## TEXT BLOCK
►

On 7/20/22 09:52, Adrian Klaver wrote:
> On 7/20/22 01:28, Ron wrote:
>> On 7/20/22 00:08, Rama Krishnan wrote:
>>> Hi All,
>>>
>>> I am doing purge activity my sales table contains 5M records I am going 
>>> to delete more than 1 year data (which was 3M) records so it was running 
>>> more so I want to do batch wise deletion through plsql
>>>
>>>
>>>
>>>
>>>  created or replace function data_purge() returns void as$$
>>> Declare
>>> Begin
>>> Drop table test_old;
>>> Create table test_old as select * from sales where bill_date<now() 
>>> -interval '1 year';
>>>
>>> Delete table sales where sales_id in (select sales_id from test_old;
>>>
>>> End;
>>> $$ language plpgsql;
>>>
>>>
>>> Kindly guide me
>>
>> Why not just DELETE FROM sales WHERE bill_date<NOW() -INTERVAL '1 year';?
>>
>
> Because it looks like the OP is saving the old records in test_old.
>
>

-- 
Angular momentum makes the world go 'round.



Re: Batch process

From
Adrian Klaver
Date:
On 7/20/22 11:16 AM, Ron wrote:
> But the first thing he does is drop test_old.

Then:

Create table test_old as select * from sales where bill_date<now()

◄

## BRIEF A
According to the thread on batch deletion, how many records does the sales table contain?

## RAW DATA
►

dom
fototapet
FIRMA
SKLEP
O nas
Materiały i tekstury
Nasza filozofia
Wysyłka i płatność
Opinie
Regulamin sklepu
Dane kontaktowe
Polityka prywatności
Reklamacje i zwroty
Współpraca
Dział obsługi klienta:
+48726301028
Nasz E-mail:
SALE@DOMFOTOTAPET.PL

◄

## BRIEF B
Please extract every line of the records, word for word and in their original order.

## WORKED SOLUTION A
5M records.

## WORKED SOLUTION B
dom
fototapet
FIRMA
SKLEP
O nas
Materiały i tekstury
Nasza filozofia
Wysyłka i płatność
Opinie
Regulamin sklepu
Dane kontaktowe
Polityka prywatności
Reklamacje i zwroty
Współpraca
Dział obsługi klienta:
+48726301028
Nasz E-mail:
SALE@DOMFOTOTAPET.PL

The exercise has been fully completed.